I missed the burial by an hour, but I’d gotten the earliest flight I could and my stepfather had refused to wait. He said I would still make it in time for the reception and that he had a very important business meeting this evening that he didn’t want to delay. Though, more likely it was an important mistress he didn’t want to miss sleeping with.

He’d had more side pieces than I could stand to count, so I highly doubt that he is truly mourning the loss of my mother. It was his disdain and coldness – the coldness of his entire family - that had driven my mother to drink, self-medicate, and spend her money on every half-baked depression or detox guru under the sun. She had been desperately searching for some vestige of happiness, and still, she never divorced him. She liked the power his name brought her too much to let it go.

My mother was first a trophy wife and then, later, merely a useful bank account, she had never been worth much more to my stepfather. Not that Belinda Yates, for all her early beauty and wealth, had made it easy for anyone to love her.

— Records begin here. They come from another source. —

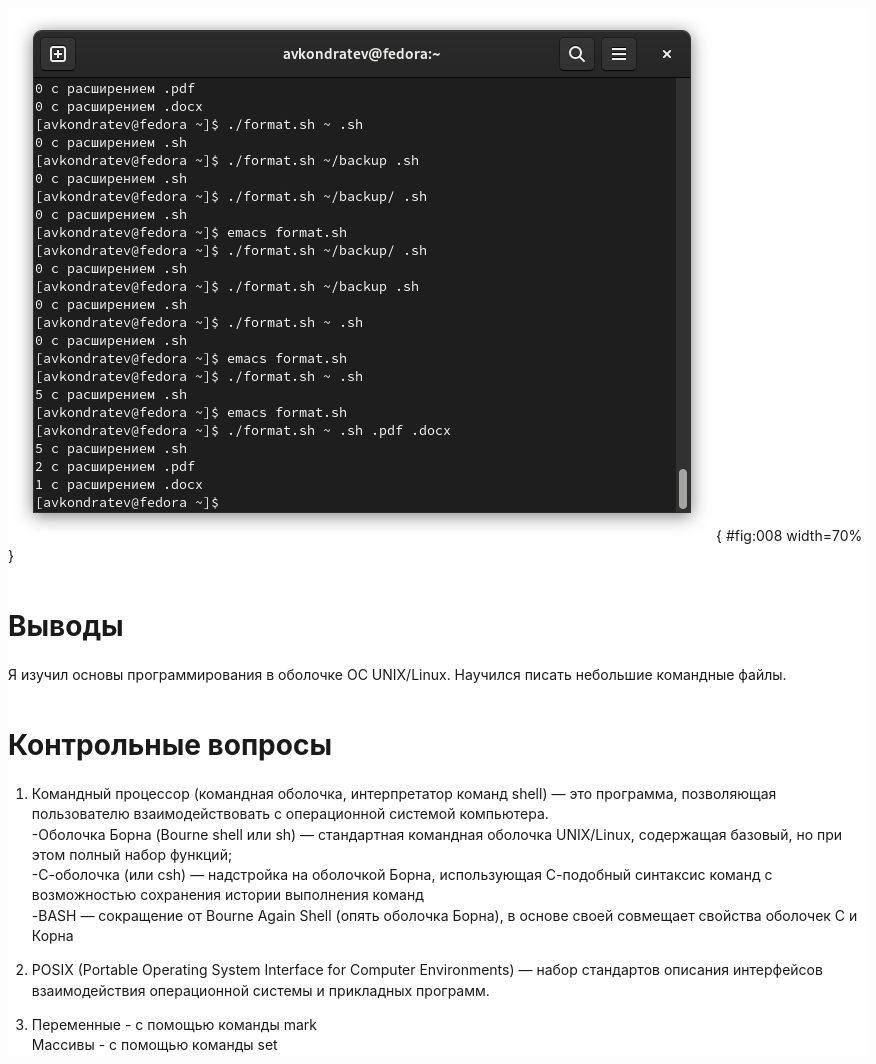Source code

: ![Результат: количество файлов каждого формата](image/8.png){ #fig:008 width=70% }
 
# Выводы

Я изучил основы программирования в оболочке ОС UNIX/Linux. Научился писать
небольшие командные файлы.

# Контрольные вопросы

1. Командный процессор (командная оболочка, интерпретатор команд shell) — это программа, позволяющая пользователю взаимодействовать с операционной системой
компьютера.  
-Оболочка Борна (Bourne shell или sh) — стандартная командная оболочка UNIX/Linux,
содержащая базовый, но при этом полный набор функций;  
-С-оболочка (или csh) — надстройка на оболочкой Борна, использующая С-подобный
синтаксис команд с возможностью сохранения истории выполнения команд  
-BASH — сокращение от Bourne Again Shell (опять оболочка Борна), в основе своей совмещает свойства оболочек С и Корна  

2. POSIX (Portable Operating System Interface for Computer Environments) — набор стандартов описания интерфейсов взаимодействия операционной системы и прикладных программ.

3. Переменные - с помощью команды mark  
Массивы - с помощью команды set

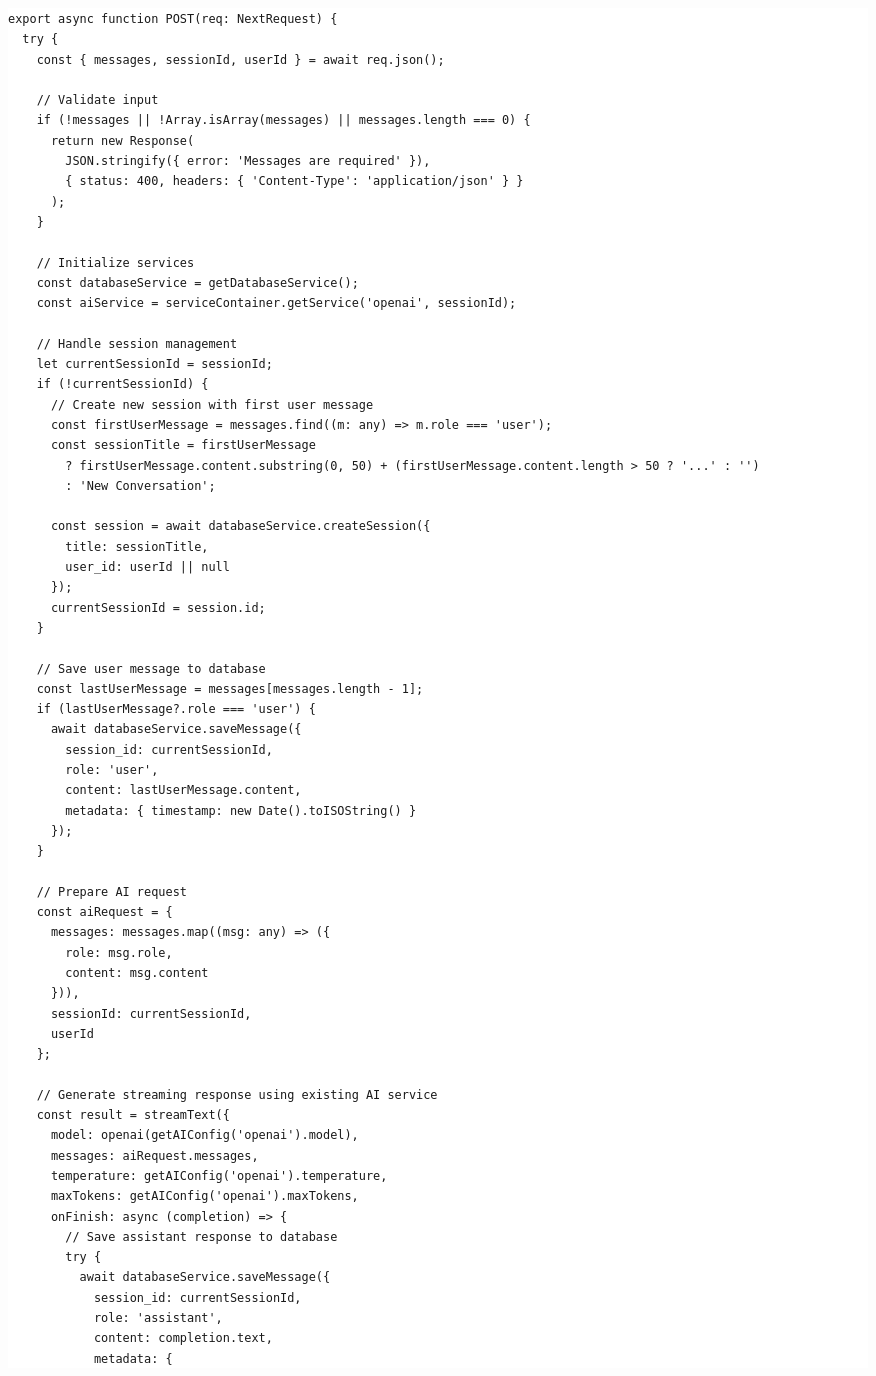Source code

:     export async function POST(req: NextRequest) {
      try {
        const { messages, sessionId, userId } = await req.json();

        // Validate input
        if (!messages || !Array.isArray(messages) || messages.length === 0) {
          return new Response(
            JSON.stringify({ error: 'Messages are required' }),
            { status: 400, headers: { 'Content-Type': 'application/json' } }
          );
        }

        // Initialize services
        const databaseService = getDatabaseService();
        const aiService = serviceContainer.getService('openai', sessionId);

        // Handle session management
        let currentSessionId = sessionId;
        if (!currentSessionId) {
          // Create new session with first user message
          const firstUserMessage = messages.find((m: any) => m.role === 'user');
          const sessionTitle = firstUserMessage 
            ? firstUserMessage.content.substring(0, 50) + (firstUserMessage.content.length > 50 ? '...' : '')
            : 'New Conversation';

          const session = await databaseService.createSession({
            title: sessionTitle,
            user_id: userId || null
          });
          currentSessionId = session.id;
        }

        // Save user message to database
        const lastUserMessage = messages[messages.length - 1];
        if (lastUserMessage?.role === 'user') {
          await databaseService.saveMessage({
            session_id: currentSessionId,
            role: 'user',
            content: lastUserMessage.content,
            metadata: { timestamp: new Date().toISOString() }
          });
        }

        // Prepare AI request
        const aiRequest = {
          messages: messages.map((msg: any) => ({
            role: msg.role,
            content: msg.content
          })),
          sessionId: currentSessionId,
          userId
        };

        // Generate streaming response using existing AI service
        const result = streamText({
          model: openai(getAIConfig('openai').model),
          messages: aiRequest.messages,
          temperature: getAIConfig('openai').temperature,
          maxTokens: getAIConfig('openai').maxTokens,
          onFinish: async (completion) => {
            // Save assistant response to database
            try {
              await databaseService.saveMessage({
                session_id: currentSessionId,
                role: 'assistant',
                content: completion.text,
                metadata: {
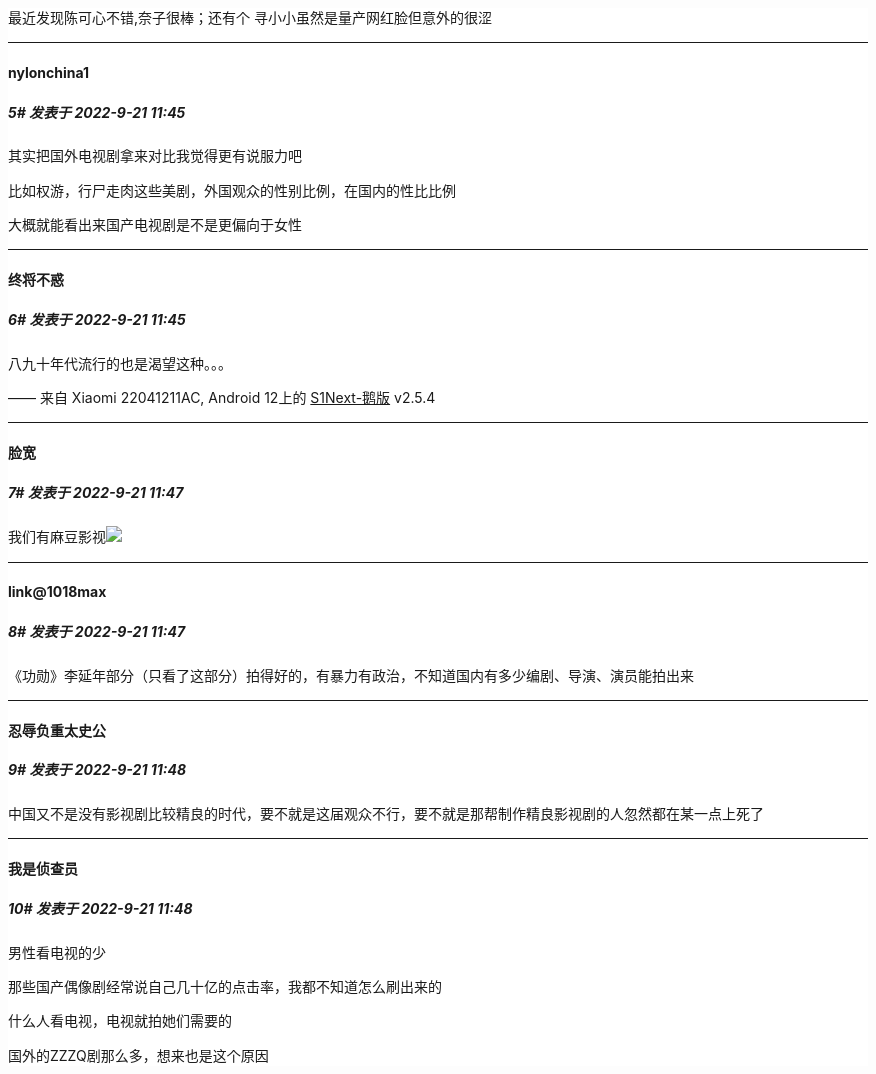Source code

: 最近发现陈可心不错,奈子很棒；还有个 寻小小虽然是量产网红脸但意外的很涩

*****

####  nylonchina1  
##### 5#       发表于 2022-9-21 11:45

其实把国外电视剧拿来对比我觉得更有说服力吧

比如权游，行尸走肉这些美剧，外国观众的性别比例，在国内的性比比例

大概就能看出来国产电视剧是不是更偏向于女性

*****

####  终将不惑  
##### 6#       发表于 2022-9-21 11:45

八九十年代流行的也是渴望这种。。。

—— 来自 Xiaomi 22041211AC, Android 12上的 [S1Next-鹅版](https://github.com/ykrank/S1-Next/releases) v2.5.4

*****

####  脸宽  
##### 7#       发表于 2022-9-21 11:47

我们有麻豆影视<img src="https://static.saraba1st.com/image/smiley/face2017/067.png" referrerpolicy="no-referrer">

*****

####  link@1018max  
##### 8#       发表于 2022-9-21 11:47

《功勋》李延年部分（只看了这部分）拍得好的，有暴力有政治，不知道国内有多少编剧、导演、演员能拍出来

*****

####  忍辱负重太史公  
##### 9#       发表于 2022-9-21 11:48

中国又不是没有影视剧比较精良的时代，要不就是这届观众不行，要不就是那帮制作精良影视剧的人忽然都在某一点上死了

*****

####  我是侦查员  
##### 10#       发表于 2022-9-21 11:48

男性看电视的少

那些国产偶像剧经常说自己几十亿的点击率，我都不知道怎么刷出来的

什么人看电视，电视就拍她们需要的

国外的ZZZQ剧那么多，想来也是这个原因
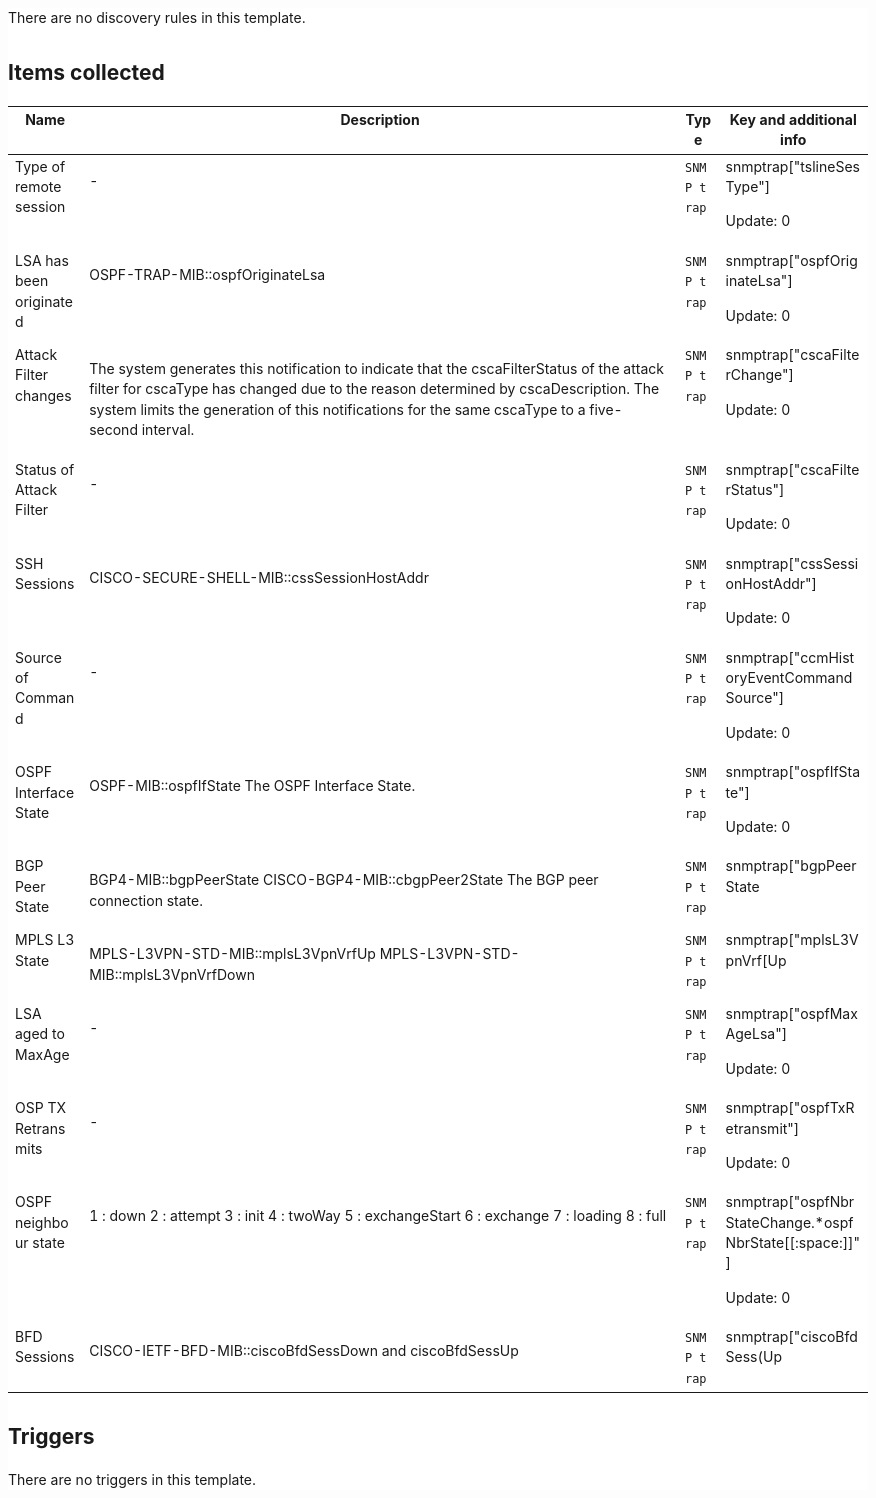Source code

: There are no discovery rules in this template.

## Items collected

|Name|Description|Type|Key and additional info|
|----|-----------|----|----|
|Type of remote session|<p>-</p>|`SNMP trap`|snmptrap["tslineSesType"]<p>Update: 0</p>|
|LSA has been originated|<p>OSPF-TRAP-MIB::ospfOriginateLsa</p>|`SNMP trap`|snmptrap["ospfOriginateLsa"]<p>Update: 0</p>|
|Attack Filter changes|<p>The system generates this notification to indicate that the cscaFilterStatus of the attack filter for cscaType has changed due to the reason determined by cscaDescription. The system limits the generation of this notifications for the same cscaType to a five-second interval.</p>|`SNMP trap`|snmptrap["cscaFilterChange"]<p>Update: 0</p>|
|Status of Attack Filter|<p>-</p>|`SNMP trap`|snmptrap["cscaFilterStatus"]<p>Update: 0</p>|
|SSH Sessions|<p>CISCO-SECURE-SHELL-MIB::cssSessionHostAddr</p>|`SNMP trap`|snmptrap["cssSessionHostAddr"]<p>Update: 0</p>|
|Source of Command|<p>-</p>|`SNMP trap`|snmptrap["ccmHistoryEventCommandSource"]<p>Update: 0</p>|
|OSPF Interface State|<p>OSPF-MIB::ospfIfState The OSPF Interface State.</p>|`SNMP trap`|snmptrap["ospfIfState"]<p>Update: 0</p>|
|BGP Peer State|<p>BGP4-MIB::bgpPeerState CISCO-BGP4-MIB::cbgpPeer2State The BGP peer connection state.</p>|`SNMP trap`|snmptrap["bgpPeerState|cbgpPeer2State"]<p>Update: 0</p>|
|MPLS L3 State|<p>MPLS-L3VPN-STD-MIB::mplsL3VpnVrfUp MPLS-L3VPN-STD-MIB::mplsL3VpnVrfDown</p>|`SNMP trap`|snmptrap["mplsL3VpnVrf[Up|Down]"]<p>Update: 0</p>|
|LSA aged to MaxAge|<p>-</p>|`SNMP trap`|snmptrap["ospfMaxAgeLsa"]<p>Update: 0</p>|
|OSP TX Retransmits|<p>-</p>|`SNMP trap`|snmptrap["ospfTxRetransmit"]<p>Update: 0</p>|
|OSPF neighbour state|<p>1 : down 2 : attempt 3 : init 4 : twoWay 5 : exchangeStart 6 : exchange 7 : loading 8 : full</p>|`SNMP trap`|snmptrap["ospfNbrStateChange.*ospfNbrState[[:space:]]"]<p>Update: 0</p>|
|BFD Sessions|<p>CISCO-IETF-BFD-MIB::ciscoBfdSessDown and ciscoBfdSessUp</p>|`SNMP trap`|snmptrap["ciscoBfdSess(Up|Down)"]<p>Update: 0</p>|
## Triggers

There are no triggers in this template.

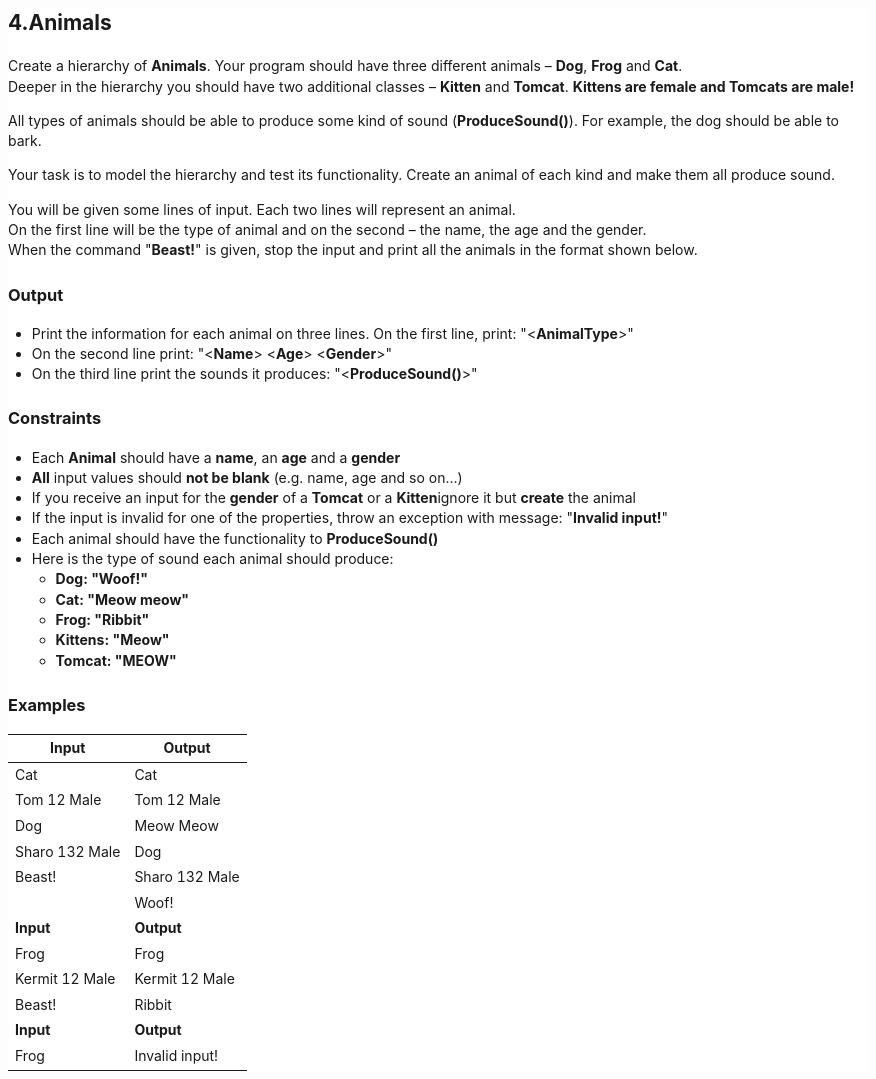 
4.Animals
-------
Create a hierarchy of **Animals**. Your program should have three different animals – **Dog**, **Frog** and **Cat**.    
Deeper in the hierarchy you should have two additional classes – **Kitten** and **Tomcat**. **Kittens are female and Tomcats are male!**  

All types of animals should be able to produce some kind of sound (**ProduceSound()**). For example, the dog should be able to bark.  

Your task is to model the hierarchy and test its functionality. Create an animal of each kind and make them all produce sound.  

You will be given some lines of input. Each two lines will represent an animal.   
On the first line will be the type of animal and on the second – the name, the age and the gender.   
When the command "**Beast!**" is given, stop the input and print all the animals in the format shown below.

### Output
-   Print the information for each animal on three lines. On the first line, print: "\<**AnimalType**\>"
-   On the second line print: "\<**Name**\> \<**Age**\> \<**Gender**\>"
-   On the third line print the sounds it produces: "\<**ProduceSound()**\>"

### Constraints
-   Each **Animal** should have a **name**, an **age** and a **gender**
-   **All** input values should **not be blank** (e.g. name, age and so on…)
-   If you receive an input for the **gender** of a **Tomcat** or a **Kitten**ignore it but **create** the animal
  -   If the input is invalid for one of the properties, throw an exception with message: "**Invalid input!**"
-   Each animal should have the functionality to **ProduceSound()**
-   Here is the type of sound each animal should produce:
    -   **Dog: "Woof!"**
    -   **Cat: "Meow meow"**
    -   **Frog: "Ribbit"**
    -   **Kittens: "Meow"**
    -   **Tomcat: "MEOW"**

### Examples
| **Input**                                     | **Output**                                         |
|-----------------------------------------------|----------------------------------------------------|
| Cat                                           | Cat                                                |
| Tom 12 Male                                   | Tom 12 Male                                        |
| Dog                                           | Meow Meow                                          |
| Sharo 132 Male                                | Dog                                                |
| Beast!                                        | Sharo 132 Male                                     |
|                                               | Woof!                                              |
| **Input**                                     | **Output**                                         |
| Frog                                          | Frog                                               |
| Kermit 12 Male                                | Kermit 12 Male                                     |
| Beast!                                        | Ribbit                                             |
| **Input**                                     | **Output**                                         |
| Frog                                          | Invalid input!                                     |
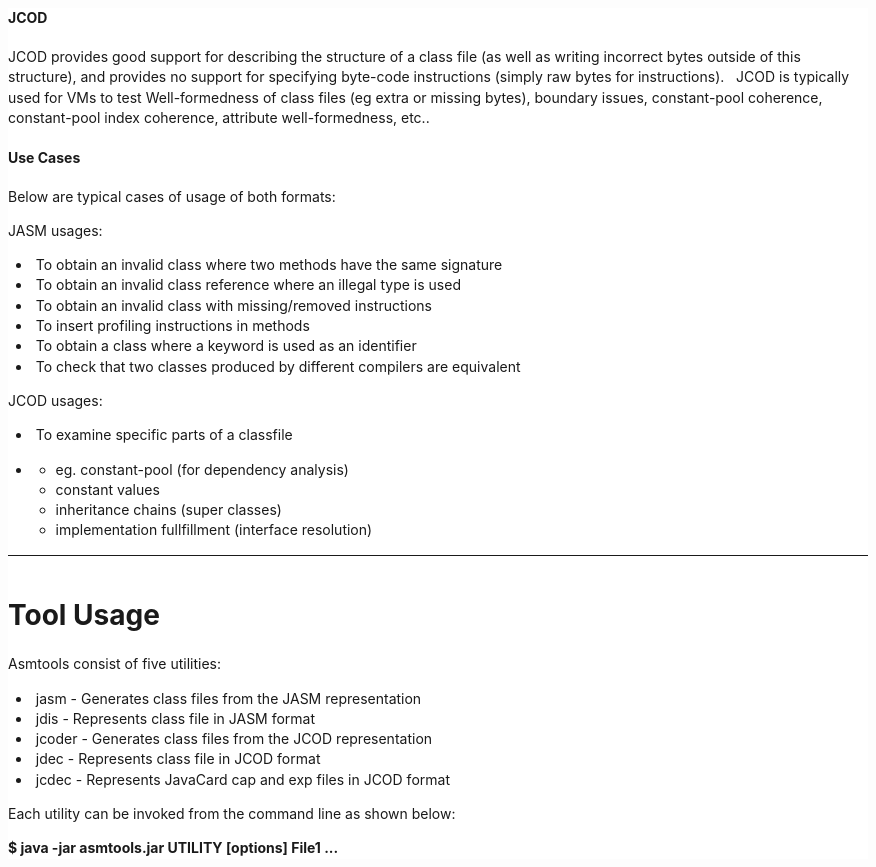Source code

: #### JCOD

JCOD provides good support for describing the structure of a class file
(as well as writing incorrect bytes outside of this structure), and
provides no support for specifying byte-code instructions (simply raw
bytes for instructions).   JCOD is typically used for VMs to test
Well-formedness of class files (eg extra or missing bytes), boundary
issues, constant-pool coherence, constant-pool index coherence,
attribute well-formedness, etc..  

#### Use Cases

Below are typical cases of usage of both formats:  
  
JASM usages:  
  

-    To obtain an invalid class where two methods have the same
    signature
-    To obtain an invalid class reference where an illegal type is used
-    To obtain an invalid class with missing/removed instructions
-    To insert profiling instructions in methods
-    To obtain a class where a keyword is used as an identifier
-    To check that two classes produced by different compilers are
    equivalent  

  
JCOD usages:  
  

-    To examine specific parts of a classfile  

-   -   eg. constant-pool (for dependency analysis)
    -   constant values
    -   inheritance chains (super classes)
    -   implementation fullfillment (interface resolution)

  

------------------------------------------------------------------------

  
<span id="BADCEIIF"></span>

# Tool Usage 

Asmtools consist of five utilities:  
  

-    jasm - Generates class files from the JASM representation
-    jdis - Represents class file in JASM format
-    jcoder - Generates class files from the JCOD representation
-    jdec - Represents class file in JCOD format
-    jcdec - Represents JavaCard cap and exp files in JCOD format

  
Each utility can be invoked from the command line as shown below:  
  
<span style="font-weight: bold;">$ java -jar asmtools.jar UTILITY
\[options\] File1 ...</span>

She didn’t even make it easy for me, her own daughter, to love her.

I walk into the large marble foyer of our house and take in the scene. The place is crawling with people dressed in demure black, mingling and drinking as caterers move about with trays of Hors d'oeuvres and flutes of champagne. Only their jewelry and watches and expensive shoes give away the amount of accumulated wealth in the room. Connecticut’s wealth is demure, not tacky like my beauty queen mother was.